*** RAW DATA Section Begins ***

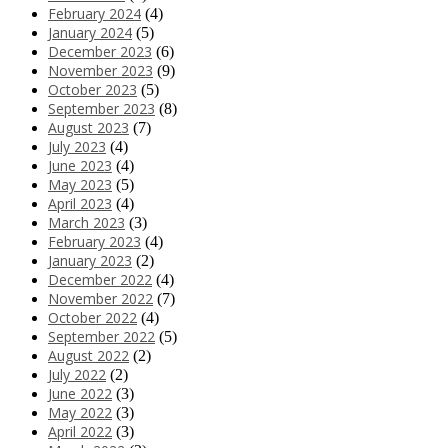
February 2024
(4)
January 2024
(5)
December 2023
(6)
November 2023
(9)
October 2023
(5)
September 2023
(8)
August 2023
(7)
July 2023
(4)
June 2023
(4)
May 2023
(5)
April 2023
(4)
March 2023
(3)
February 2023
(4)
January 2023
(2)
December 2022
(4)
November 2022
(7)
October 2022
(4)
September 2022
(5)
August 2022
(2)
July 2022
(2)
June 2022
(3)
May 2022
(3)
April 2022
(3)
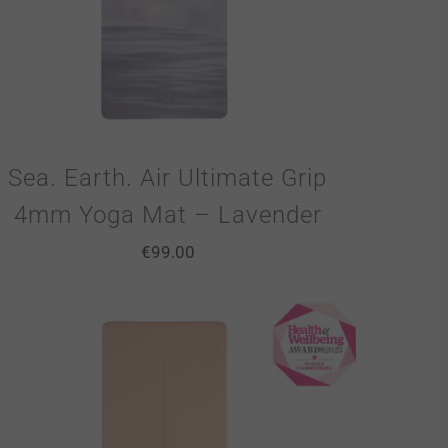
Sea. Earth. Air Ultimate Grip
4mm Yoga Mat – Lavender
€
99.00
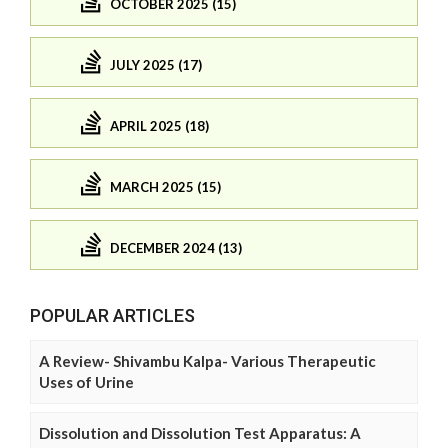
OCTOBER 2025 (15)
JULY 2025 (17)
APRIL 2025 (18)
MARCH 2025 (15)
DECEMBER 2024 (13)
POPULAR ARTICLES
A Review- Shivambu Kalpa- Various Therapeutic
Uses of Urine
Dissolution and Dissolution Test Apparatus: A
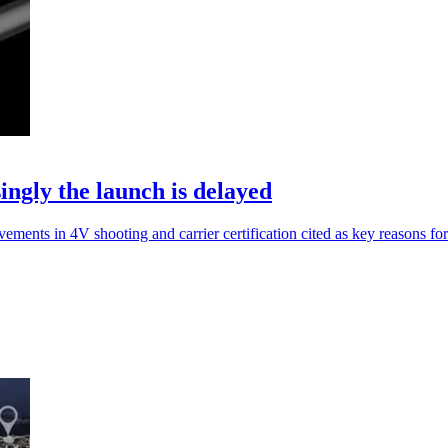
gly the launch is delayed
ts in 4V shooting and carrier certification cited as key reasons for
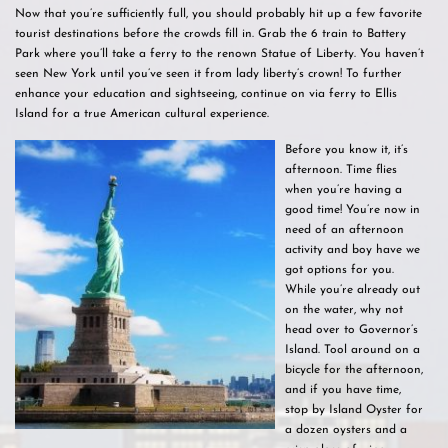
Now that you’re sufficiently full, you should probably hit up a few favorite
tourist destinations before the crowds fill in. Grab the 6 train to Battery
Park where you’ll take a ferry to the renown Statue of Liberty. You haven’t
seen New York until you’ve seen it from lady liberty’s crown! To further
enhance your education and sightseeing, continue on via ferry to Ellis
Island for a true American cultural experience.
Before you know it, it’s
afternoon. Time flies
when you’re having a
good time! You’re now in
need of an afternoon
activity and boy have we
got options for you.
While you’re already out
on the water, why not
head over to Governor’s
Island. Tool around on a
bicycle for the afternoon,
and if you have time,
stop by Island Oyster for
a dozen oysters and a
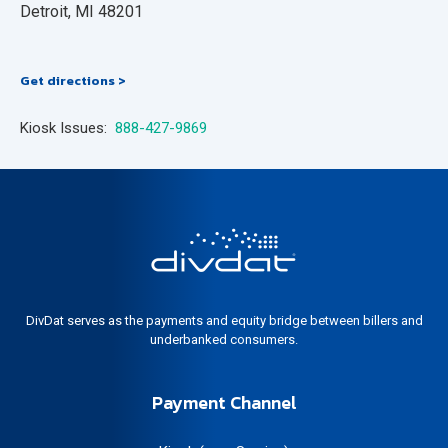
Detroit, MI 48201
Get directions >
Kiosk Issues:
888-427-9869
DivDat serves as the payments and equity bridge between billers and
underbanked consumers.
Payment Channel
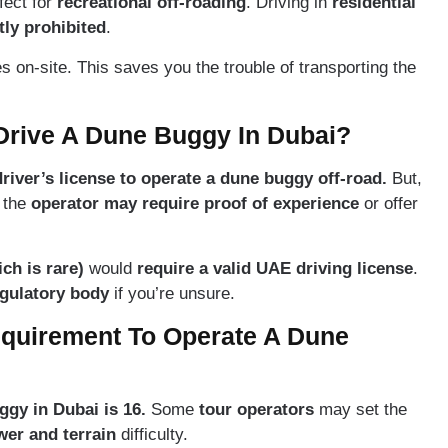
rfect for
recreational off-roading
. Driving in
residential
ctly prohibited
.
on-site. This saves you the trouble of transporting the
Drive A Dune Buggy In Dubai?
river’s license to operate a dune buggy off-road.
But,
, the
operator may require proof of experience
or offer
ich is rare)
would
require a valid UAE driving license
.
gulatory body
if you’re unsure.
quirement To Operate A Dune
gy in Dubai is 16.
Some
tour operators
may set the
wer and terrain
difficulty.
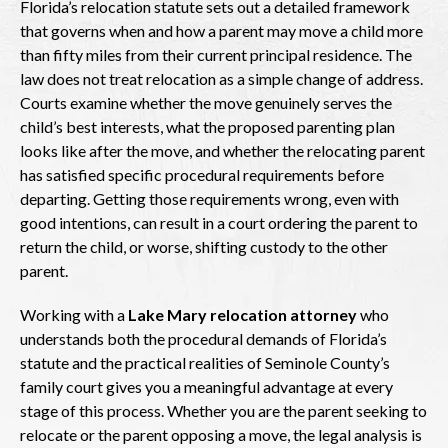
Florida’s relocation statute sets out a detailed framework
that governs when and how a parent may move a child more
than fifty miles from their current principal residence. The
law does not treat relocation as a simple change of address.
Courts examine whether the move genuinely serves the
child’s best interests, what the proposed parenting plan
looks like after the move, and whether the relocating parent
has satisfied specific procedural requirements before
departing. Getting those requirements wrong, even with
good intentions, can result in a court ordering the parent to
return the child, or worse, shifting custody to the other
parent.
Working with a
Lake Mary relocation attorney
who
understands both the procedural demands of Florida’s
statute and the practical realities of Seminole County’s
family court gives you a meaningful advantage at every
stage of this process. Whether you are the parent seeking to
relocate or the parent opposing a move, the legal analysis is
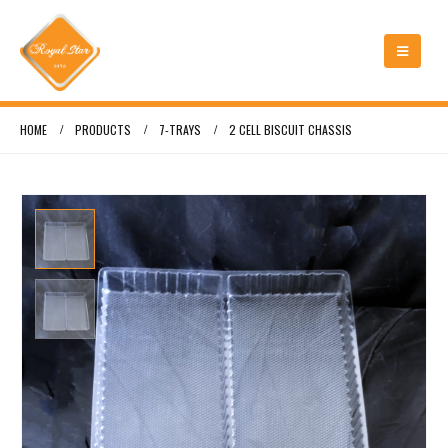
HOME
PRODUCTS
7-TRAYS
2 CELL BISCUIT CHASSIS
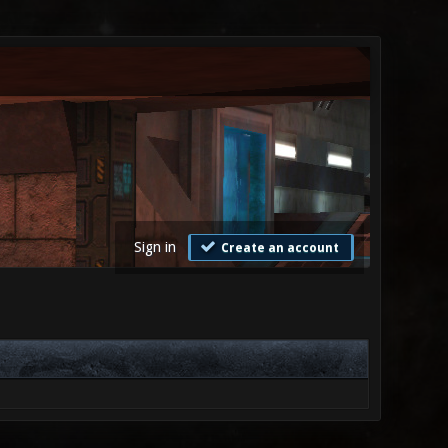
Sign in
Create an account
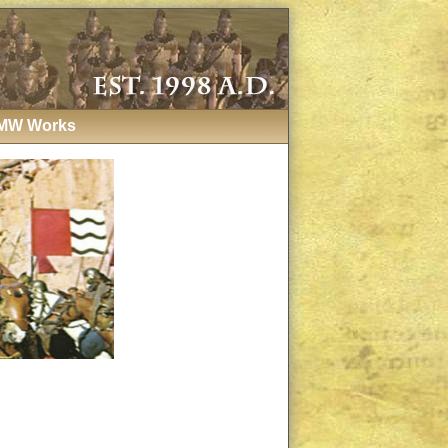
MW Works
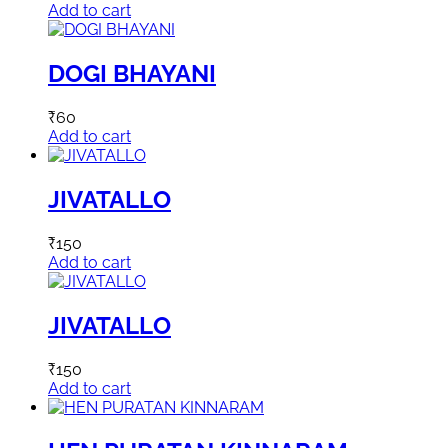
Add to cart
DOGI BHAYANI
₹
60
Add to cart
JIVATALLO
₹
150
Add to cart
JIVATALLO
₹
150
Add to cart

*** RAW DATA Section Ends ***
*** RAW DATA Section Begins ***

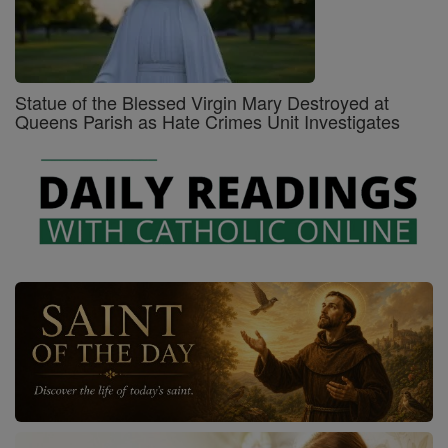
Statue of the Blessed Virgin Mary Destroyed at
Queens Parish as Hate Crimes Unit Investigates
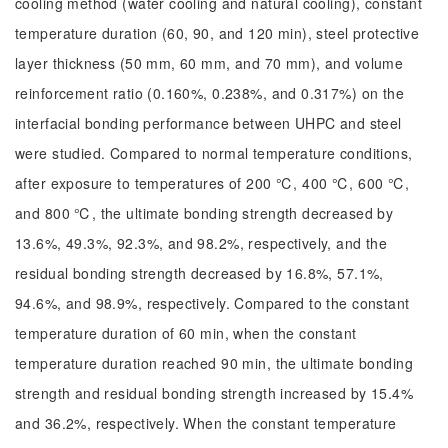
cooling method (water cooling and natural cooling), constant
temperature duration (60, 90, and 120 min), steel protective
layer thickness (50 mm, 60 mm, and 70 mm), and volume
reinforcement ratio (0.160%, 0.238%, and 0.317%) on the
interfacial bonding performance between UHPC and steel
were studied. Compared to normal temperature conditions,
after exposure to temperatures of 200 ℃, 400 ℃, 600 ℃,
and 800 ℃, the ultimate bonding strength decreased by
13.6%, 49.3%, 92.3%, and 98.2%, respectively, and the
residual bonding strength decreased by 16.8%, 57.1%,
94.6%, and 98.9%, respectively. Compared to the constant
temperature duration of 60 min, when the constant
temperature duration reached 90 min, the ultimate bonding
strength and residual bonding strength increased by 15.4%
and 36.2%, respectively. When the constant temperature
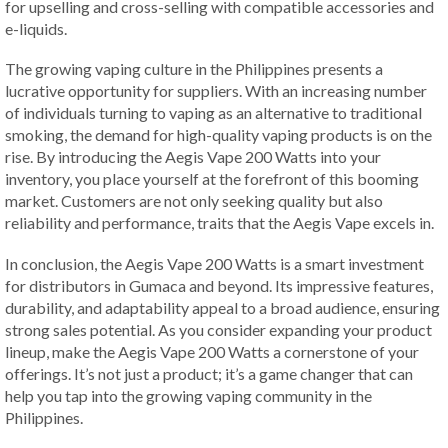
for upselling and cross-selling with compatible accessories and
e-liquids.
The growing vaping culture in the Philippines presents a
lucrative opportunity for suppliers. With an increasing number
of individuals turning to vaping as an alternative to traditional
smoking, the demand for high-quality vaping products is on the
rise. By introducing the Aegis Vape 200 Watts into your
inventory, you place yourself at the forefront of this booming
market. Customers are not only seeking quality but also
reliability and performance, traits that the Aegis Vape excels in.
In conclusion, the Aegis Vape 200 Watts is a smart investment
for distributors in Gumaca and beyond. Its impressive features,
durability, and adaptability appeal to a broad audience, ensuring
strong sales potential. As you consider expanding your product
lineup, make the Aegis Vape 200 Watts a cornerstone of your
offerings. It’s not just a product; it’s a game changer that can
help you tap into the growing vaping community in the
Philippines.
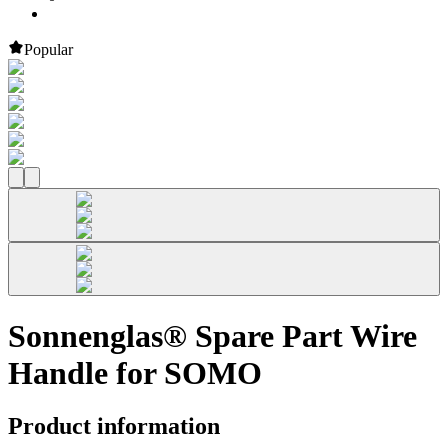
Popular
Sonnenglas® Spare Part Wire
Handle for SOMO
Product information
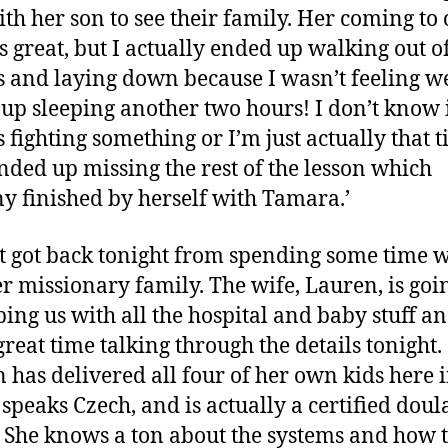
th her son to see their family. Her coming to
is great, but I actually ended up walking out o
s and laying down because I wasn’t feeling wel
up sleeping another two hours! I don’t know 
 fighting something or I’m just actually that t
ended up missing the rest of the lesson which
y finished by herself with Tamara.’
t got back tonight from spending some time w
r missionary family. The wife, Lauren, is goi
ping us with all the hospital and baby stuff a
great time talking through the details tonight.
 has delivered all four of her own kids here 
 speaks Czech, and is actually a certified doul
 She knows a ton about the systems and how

*** RAW DATA Section Ends ***

REQUIRED WORK:
In the rows from the line containing "February 2024" through the line containing "difficulty.", inclusive, change "ferry" to "boat" and reproduce those lines with nothing else altered. Omit the pictures from your output.

YOUR RESPONSE:
February 2024
(4)
January 2024
(5)
December 2023
(6)
November 2023
(9)
October 2023
(5)
September 2023
(8)
August 2023
(7)
July 2023
(4)
June 2023
(4)
May 2023
(5)
April 2023
(4)
March 2023
(3)
February 2023
(4)
January 2023
(2)
December 2022
(4)
November 2022
(7)
October 2022
(4)
September 2022
(5)
August 2022
(2)
July 2022
(2)
June 2022
(3)
May 2022
(3)
April 2022
(3)
Sea. Earth. Air Ultimate Grip
4mm Yoga Mat – Lavender
€
99.00
OCTOBER 2025 (15)
JULY 2025 (17)
APRIL 2025 (18)
MARCH 2025 (15)
DECEMBER 2024 (13)
POPULAR ARTICLES
A Review- Shivambu Kalpa- Various Therapeutic
Uses of Urine
Dissolution and Dissolution Test Apparatus: A
gly the launch is delayed
ts in 4V shooting and carrier certification cited as key reasons for
Now that you’re sufficiently full, you should probably hit up a few favorite
tourist destinations before the crowds fill in. Grab the 6 train to Battery
Park where you’ll take a boat to the renown Statue of Liberty. You haven’t
seen New York until you’ve seen it from lady liberty’s crown! To further
enhance your education and sightseeing, continue on via boat to Ellis
Island for a true American cultural experience.
Before you know it, it’s
afternoon. Time flies
when you’re having a
good time! You’re now in
need of an afternoon
activity and boy have we
got options for you.
While you’re already out
on the water, why not
head over to Governor’s
Island. Tool around on a
bicycle for the afternoon,
and if you have time,
stop by Island Oyster for
a dozen oysters and a
Detroit, MI 48201
Get directions >
Kiosk Issues:
888-427-9869
DivDat serves as the payments and equity bridge between billers and
underbanked consumers.
Payment Channel
rfect for
recreational off-roading
. Driving in
residential
ctly prohibited
.
on-site. This saves you the trouble of transporting the
Drive A Dune Buggy In Dubai?
river’s license to operate a dune buggy off-road.
But,
, the
operator may require proof of experience
or offer
ich is rare)
would
require a valid UAE driving license
.
gulatory body
if you’re unsure.
quirement To Operate A Dune
gy in Dubai is 16.
Some
tour operators
may set the
wer and terrain
difficulty.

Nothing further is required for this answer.